**WORK INSTRUCTIONS**: With pictures left out, set down exactly the lines that begin at the one containing "17: (357, 288)" and end with the last line of the entries below.
━━━ EXERCISE INPUTS ━━━
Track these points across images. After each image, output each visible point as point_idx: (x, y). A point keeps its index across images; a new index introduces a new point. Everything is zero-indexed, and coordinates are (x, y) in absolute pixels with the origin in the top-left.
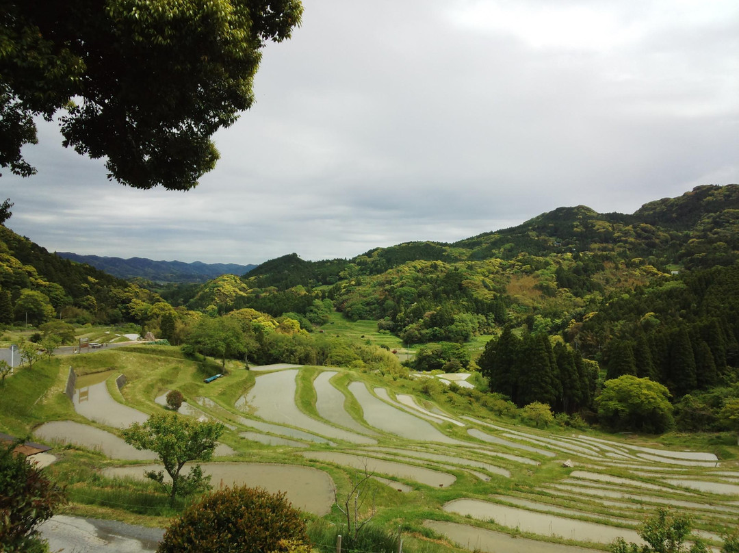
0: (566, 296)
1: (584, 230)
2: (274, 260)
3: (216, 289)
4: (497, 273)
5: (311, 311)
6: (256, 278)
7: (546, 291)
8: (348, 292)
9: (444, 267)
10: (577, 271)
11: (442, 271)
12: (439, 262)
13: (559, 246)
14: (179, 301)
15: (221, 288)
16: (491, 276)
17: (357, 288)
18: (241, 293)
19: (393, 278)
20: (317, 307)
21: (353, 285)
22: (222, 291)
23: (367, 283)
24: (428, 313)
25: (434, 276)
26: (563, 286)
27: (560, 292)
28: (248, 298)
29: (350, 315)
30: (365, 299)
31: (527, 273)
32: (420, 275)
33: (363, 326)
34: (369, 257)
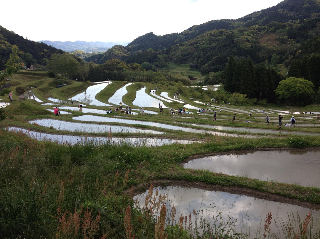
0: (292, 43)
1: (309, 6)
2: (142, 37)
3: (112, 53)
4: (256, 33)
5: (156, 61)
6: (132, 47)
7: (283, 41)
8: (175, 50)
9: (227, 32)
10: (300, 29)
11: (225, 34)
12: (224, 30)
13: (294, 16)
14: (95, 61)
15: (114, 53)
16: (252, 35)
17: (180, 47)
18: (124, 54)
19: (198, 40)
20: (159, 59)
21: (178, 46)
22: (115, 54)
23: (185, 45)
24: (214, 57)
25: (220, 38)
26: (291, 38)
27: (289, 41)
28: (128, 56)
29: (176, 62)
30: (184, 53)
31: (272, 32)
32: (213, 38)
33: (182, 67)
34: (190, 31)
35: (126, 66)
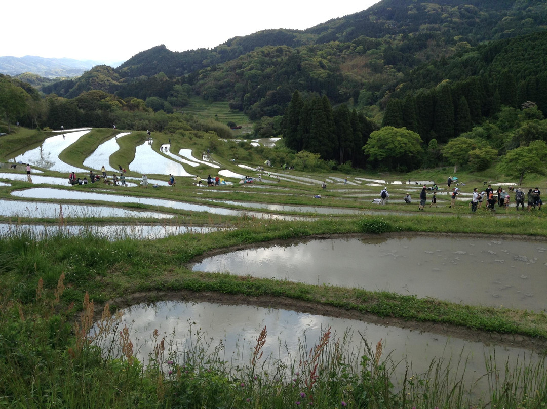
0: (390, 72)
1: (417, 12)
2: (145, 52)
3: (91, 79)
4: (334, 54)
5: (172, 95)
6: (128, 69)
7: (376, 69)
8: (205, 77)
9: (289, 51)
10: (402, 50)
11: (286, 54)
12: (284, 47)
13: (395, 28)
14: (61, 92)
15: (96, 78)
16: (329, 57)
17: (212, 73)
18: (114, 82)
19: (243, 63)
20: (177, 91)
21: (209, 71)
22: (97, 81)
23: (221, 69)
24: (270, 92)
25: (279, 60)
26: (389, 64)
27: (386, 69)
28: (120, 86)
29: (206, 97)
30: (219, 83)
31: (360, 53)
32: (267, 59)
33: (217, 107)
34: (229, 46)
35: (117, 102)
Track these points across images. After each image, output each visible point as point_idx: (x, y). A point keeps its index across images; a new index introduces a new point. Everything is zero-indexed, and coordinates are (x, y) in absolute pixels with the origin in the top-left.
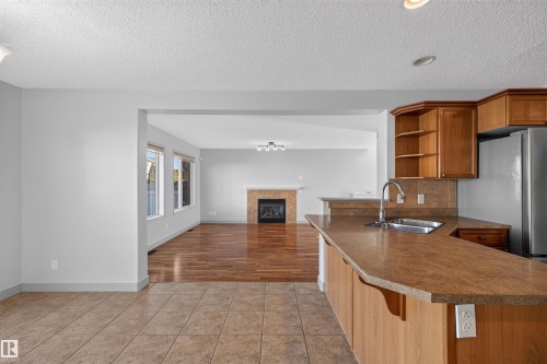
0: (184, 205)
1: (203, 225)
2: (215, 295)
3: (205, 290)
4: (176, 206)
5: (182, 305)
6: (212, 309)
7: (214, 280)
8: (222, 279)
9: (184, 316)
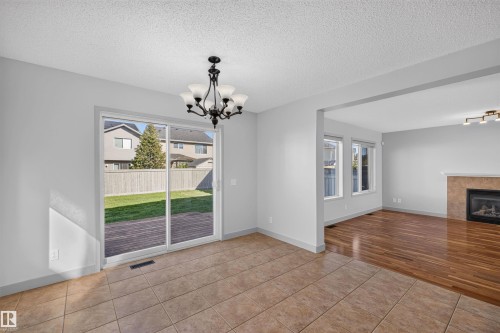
━━━
**COMPLETED EXERCISE**:
17: (357, 288)
18: (241, 293)
19: (393, 278)
20: (317, 307)
21: (353, 285)
22: (222, 291)
23: (367, 283)
24: (428, 313)
25: (434, 276)
26: (563, 286)
27: (560, 292)
28: (248, 298)
29: (350, 315)
30: (365, 299)
31: (527, 273)
32: (420, 275)
33: (363, 326)
34: (369, 257)
0: (292, 43)
1: (309, 6)
2: (142, 37)
3: (112, 53)
4: (256, 33)
5: (156, 61)
6: (132, 47)
7: (283, 41)
8: (175, 50)
9: (227, 32)
10: (300, 29)
11: (225, 34)
12: (224, 30)
13: (294, 16)
14: (95, 61)
15: (114, 53)
16: (252, 35)
17: (180, 47)
18: (124, 54)
19: (198, 40)
20: (159, 59)
21: (178, 46)
22: (115, 54)
23: (185, 45)
24: (214, 57)
25: (220, 38)
26: (291, 38)
27: (289, 41)
28: (128, 56)
29: (176, 62)
30: (184, 53)
31: (272, 32)
32: (213, 38)
33: (182, 67)
34: (190, 31)
35: (126, 66)
0: (390, 72)
1: (417, 12)
2: (145, 52)
3: (91, 79)
4: (334, 54)
5: (172, 95)
6: (128, 69)
7: (376, 69)
8: (205, 77)
9: (289, 51)
10: (402, 50)
11: (286, 54)
12: (284, 47)
13: (395, 28)
14: (61, 92)
15: (96, 78)
16: (329, 57)
17: (212, 73)
18: (114, 82)
19: (243, 63)
20: (177, 91)
21: (209, 71)
22: (97, 81)
23: (221, 69)
24: (270, 92)
25: (279, 60)
26: (389, 64)
27: (386, 69)
28: (120, 86)
29: (206, 97)
30: (219, 83)
31: (360, 53)
32: (267, 59)
33: (217, 107)
34: (229, 46)
35: (117, 102)
Track these points across images. After each image, output each visible point as point_idx: (x, y). A point keeps its index across images; a new index introduces a new point. Everything is zero-indexed, and coordinates are (x, y) in absolute pixels with the origin in the top-left.
0: (184, 205)
1: (203, 225)
2: (215, 295)
3: (205, 290)
4: (176, 206)
5: (182, 305)
6: (212, 309)
7: (214, 280)
8: (222, 279)
9: (184, 316)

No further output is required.